(Extracted material begins)

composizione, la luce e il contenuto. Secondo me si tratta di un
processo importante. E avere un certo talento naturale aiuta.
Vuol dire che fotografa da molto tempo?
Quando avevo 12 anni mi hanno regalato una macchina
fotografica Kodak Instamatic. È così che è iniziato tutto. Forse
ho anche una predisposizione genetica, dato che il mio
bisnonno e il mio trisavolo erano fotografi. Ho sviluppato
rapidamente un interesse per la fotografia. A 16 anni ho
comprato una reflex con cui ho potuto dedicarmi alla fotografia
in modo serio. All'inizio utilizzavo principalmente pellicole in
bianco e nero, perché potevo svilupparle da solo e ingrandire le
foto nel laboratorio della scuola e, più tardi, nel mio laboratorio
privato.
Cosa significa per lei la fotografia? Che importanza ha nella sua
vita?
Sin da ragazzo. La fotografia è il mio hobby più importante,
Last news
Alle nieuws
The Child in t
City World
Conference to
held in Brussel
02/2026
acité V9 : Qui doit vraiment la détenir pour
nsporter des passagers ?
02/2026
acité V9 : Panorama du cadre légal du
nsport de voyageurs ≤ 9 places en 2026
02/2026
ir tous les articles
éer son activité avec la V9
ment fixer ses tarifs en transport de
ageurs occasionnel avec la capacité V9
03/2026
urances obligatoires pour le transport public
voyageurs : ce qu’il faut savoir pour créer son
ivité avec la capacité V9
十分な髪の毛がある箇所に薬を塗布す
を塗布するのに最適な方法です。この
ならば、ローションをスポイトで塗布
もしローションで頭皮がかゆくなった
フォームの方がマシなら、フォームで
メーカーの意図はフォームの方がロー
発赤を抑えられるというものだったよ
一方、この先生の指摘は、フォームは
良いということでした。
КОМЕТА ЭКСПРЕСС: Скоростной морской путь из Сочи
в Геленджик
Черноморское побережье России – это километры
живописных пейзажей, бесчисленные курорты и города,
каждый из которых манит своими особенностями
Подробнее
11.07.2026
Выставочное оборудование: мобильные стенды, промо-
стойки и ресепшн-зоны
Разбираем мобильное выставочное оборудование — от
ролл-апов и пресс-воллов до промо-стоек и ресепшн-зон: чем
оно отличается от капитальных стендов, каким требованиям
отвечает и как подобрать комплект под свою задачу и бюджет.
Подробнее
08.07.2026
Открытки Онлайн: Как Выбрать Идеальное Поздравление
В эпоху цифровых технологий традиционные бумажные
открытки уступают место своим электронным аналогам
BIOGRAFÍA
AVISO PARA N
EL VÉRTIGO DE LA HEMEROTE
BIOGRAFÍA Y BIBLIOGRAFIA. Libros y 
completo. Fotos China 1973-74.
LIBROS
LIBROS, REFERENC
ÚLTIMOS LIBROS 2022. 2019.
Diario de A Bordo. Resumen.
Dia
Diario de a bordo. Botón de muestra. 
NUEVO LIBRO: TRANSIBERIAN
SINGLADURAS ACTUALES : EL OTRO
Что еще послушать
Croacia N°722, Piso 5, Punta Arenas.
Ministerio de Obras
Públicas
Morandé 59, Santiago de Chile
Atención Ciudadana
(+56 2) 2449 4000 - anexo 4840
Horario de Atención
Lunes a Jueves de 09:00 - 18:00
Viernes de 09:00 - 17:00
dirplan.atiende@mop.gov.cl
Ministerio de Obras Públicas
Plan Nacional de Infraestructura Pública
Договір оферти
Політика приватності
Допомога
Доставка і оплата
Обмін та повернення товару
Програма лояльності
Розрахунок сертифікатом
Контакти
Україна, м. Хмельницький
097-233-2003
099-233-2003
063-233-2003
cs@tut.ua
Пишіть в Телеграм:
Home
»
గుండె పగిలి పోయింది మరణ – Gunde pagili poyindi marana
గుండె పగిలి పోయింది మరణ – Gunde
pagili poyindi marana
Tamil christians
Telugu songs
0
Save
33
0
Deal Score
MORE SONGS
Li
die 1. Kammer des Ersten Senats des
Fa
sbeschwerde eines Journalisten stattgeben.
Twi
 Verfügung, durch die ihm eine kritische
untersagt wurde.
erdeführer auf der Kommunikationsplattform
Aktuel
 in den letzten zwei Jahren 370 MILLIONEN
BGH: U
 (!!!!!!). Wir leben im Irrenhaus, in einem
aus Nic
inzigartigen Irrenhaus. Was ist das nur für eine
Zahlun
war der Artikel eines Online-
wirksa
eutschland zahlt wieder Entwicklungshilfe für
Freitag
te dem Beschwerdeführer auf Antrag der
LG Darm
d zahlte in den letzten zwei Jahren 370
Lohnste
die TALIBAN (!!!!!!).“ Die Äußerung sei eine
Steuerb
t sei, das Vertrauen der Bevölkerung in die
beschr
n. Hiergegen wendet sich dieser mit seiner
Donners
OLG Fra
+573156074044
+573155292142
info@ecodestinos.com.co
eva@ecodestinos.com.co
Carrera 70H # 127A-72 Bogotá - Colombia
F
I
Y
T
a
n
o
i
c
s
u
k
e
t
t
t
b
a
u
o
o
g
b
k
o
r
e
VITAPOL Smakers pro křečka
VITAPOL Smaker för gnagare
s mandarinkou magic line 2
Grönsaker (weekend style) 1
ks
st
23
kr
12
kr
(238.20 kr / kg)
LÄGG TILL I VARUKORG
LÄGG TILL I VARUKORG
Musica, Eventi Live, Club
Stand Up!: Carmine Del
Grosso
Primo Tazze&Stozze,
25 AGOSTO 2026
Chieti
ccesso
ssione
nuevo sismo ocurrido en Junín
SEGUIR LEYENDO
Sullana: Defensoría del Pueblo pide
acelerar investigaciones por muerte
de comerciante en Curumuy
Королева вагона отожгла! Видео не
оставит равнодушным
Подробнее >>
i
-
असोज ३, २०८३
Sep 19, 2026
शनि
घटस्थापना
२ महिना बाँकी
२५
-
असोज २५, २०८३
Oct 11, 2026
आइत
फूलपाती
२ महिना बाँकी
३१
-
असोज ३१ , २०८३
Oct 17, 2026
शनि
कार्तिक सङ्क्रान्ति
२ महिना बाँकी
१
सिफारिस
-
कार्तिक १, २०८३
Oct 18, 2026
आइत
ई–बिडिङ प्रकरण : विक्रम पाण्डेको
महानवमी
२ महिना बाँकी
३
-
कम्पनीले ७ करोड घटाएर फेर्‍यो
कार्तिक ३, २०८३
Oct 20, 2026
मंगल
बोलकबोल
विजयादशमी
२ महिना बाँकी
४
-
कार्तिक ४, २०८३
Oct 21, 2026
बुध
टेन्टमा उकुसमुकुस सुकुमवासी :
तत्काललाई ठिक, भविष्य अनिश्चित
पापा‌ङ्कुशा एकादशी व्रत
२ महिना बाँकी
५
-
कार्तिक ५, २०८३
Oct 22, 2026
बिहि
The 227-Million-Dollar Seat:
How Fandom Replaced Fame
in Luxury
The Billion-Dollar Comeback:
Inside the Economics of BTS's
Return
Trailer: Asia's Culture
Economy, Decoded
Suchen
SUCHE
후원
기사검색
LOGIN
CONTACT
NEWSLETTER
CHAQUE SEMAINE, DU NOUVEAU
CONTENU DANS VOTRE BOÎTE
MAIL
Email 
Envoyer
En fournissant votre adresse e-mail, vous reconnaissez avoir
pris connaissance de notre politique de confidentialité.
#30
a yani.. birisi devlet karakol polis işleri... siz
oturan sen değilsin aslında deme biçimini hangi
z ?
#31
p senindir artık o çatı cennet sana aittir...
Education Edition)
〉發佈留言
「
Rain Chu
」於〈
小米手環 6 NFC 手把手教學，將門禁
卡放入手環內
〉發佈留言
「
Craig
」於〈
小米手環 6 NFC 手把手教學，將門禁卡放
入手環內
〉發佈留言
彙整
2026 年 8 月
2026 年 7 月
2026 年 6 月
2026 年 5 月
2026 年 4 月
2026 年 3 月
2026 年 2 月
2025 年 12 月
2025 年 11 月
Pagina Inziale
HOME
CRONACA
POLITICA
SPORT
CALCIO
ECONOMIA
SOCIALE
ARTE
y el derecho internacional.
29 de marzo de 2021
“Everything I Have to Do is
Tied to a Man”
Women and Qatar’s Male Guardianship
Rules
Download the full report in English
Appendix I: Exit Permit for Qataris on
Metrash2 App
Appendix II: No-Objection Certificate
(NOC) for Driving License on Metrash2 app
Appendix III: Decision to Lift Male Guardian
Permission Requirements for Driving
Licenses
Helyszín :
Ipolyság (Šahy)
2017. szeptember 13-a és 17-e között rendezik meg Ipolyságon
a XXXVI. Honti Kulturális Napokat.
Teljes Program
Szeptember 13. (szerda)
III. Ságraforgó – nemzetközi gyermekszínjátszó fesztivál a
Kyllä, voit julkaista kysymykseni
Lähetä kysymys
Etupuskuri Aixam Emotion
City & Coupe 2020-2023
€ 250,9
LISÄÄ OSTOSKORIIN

(Extracted material ends)

◆ Activity ◆
If a line above includes the string "marana", pick it out.

◆ Reply to the exercise ◆
గుండె పగిలి పోయింది మరణ – Gunde pagili poyindi marana
pagili poyindi marana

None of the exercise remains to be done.